Congress made important changes to section 1121 as part of the Bankruptcy Abuse Prevention and Consumer Protection Act of 2005. As amended, the statute provides that the 120-day period during which the DIP has the exclusive right to file a chapter 11 plan “may not be extended beyond a date that is 18 months” after the bankruptcy petition date. In addition, the 180-day period during which only the DIP may solicit votes for a plan may not be extended beyond 20 months after the filing date. The amendment was prompted by a widespread perception that some debtors were languishing in chapter 11 for inordinate periods of time, and that a more abbreviated time-frame for exclusivity will encourage debtors and other stakeholders to come to the table sooner for the purpose of negotiating a viable exit strategy, which will ultimately reduce administrative costs.
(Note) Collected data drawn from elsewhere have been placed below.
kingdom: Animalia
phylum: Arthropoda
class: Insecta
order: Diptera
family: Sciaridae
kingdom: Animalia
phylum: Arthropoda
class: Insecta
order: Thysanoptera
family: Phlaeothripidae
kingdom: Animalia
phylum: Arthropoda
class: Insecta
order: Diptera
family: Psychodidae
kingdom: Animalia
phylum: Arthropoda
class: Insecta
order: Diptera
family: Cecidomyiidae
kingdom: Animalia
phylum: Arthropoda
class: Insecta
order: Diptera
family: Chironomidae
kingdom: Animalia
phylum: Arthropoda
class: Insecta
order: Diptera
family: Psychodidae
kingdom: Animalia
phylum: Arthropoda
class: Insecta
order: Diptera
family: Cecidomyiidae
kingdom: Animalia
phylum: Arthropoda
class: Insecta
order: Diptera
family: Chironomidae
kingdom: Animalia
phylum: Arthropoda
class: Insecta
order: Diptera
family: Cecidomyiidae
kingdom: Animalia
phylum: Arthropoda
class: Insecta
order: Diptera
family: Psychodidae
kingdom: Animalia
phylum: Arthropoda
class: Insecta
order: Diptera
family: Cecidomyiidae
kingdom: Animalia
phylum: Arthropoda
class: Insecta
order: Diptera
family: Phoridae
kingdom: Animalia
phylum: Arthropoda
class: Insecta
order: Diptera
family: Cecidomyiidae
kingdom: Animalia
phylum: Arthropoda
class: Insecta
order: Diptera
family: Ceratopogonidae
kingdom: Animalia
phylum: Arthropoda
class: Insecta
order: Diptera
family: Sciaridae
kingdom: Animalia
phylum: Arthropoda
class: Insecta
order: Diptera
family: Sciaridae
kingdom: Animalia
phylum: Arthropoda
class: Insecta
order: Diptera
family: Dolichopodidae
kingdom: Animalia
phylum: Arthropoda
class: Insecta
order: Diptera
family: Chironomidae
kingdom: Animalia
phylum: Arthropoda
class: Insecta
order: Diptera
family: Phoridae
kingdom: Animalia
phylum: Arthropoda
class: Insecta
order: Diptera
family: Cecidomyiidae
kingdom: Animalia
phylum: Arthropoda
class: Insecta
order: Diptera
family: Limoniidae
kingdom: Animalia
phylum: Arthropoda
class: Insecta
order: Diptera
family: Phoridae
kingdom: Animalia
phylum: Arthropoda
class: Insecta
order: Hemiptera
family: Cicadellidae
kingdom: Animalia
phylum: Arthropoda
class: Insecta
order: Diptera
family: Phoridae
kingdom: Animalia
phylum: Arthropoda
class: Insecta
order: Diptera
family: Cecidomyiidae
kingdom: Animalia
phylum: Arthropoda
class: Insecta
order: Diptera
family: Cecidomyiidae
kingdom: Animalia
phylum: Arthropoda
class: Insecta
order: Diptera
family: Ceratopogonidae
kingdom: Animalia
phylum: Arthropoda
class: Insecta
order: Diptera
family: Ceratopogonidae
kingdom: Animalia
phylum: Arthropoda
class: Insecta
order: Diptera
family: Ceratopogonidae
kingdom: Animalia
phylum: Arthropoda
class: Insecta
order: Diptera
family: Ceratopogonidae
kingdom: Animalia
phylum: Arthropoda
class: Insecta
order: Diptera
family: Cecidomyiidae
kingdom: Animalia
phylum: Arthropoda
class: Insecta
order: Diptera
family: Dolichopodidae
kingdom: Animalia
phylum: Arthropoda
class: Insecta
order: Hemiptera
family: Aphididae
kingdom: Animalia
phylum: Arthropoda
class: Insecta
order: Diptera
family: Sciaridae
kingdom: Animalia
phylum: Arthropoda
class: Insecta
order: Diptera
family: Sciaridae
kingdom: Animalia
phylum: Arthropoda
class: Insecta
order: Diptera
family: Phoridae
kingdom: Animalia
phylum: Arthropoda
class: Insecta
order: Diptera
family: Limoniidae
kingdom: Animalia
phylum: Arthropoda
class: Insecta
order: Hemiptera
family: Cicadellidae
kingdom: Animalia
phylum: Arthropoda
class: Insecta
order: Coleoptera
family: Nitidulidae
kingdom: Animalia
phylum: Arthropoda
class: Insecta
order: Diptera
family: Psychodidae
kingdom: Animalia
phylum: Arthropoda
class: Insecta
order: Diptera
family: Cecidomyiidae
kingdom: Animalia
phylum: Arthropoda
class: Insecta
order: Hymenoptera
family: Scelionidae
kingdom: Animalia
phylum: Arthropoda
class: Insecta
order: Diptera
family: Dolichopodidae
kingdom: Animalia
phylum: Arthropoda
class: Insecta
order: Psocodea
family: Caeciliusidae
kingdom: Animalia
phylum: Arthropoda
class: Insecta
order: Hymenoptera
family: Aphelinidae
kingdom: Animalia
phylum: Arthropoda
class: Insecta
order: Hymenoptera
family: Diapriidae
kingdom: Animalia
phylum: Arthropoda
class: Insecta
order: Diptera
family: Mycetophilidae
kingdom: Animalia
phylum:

The immediate impact of the new “drop-dead” date for chapter 11 exclusivity has been difficult to gauge thus far. Because the 18-month period applies only to cases filed on or after October 17, 2005, no chapter 11 debtor will confront the deadline until the middle of April 2007. Even so, anecdotal evidence and filing statistics indicate that the new rule already figures prominently in pre-chapter 11 strategic planning. A substantial number of companies filed for chapter 11 before October 17, 2005 to avoid being subject to the 18-month deadline (as well as other aspects of the amendments). In addition, the volume of “pre-packaged” or pre-negotiated chapter 11 cases has been on the upsurge, suggesting that potential chapter 11 debtors are increasingly striking deals with creditors and other stakeholders in advance of a bankruptcy filing as a way to avoid losing control of the negotiating process.

Moreover, the “feet to the fire” mentality underlying the changes may lead bankruptcy courts to examine exclusivity extension requests with stricter scrutiny, even in cases where the new deadline does not apply. For example, Judge Jerry A. Brown of the United States Bankruptcy Court for the Eastern District of Louisiana, who is presiding over the chapter 11 case of the utility Entergy New Orleans Inc., terminated the debtor’s exclusivity on December 8, 2006. Entergy, which filed for chapter 11 protection on September 23, 2005 due to losses stemming from hurricane Katrina, did not file a plan of reorganization until more than a year after seeking chapter 11 protection, and had been granted two extensions of exclusivity. In granting the motion filed by Entergy’s unsecured creditors’ committee, Judge Brown expressed a desire to speed up negotiations on a plan, noting that professional fees in the case were averaging $1.8 million each quarter. He ruled that any party-in-interest (including Entergy) that wanted to submit a plan of reorganization in the case had to do so by December 19, 2006. Entergy and its unsecured creditors’ committee submitted competing plans of reorganization before the deadline.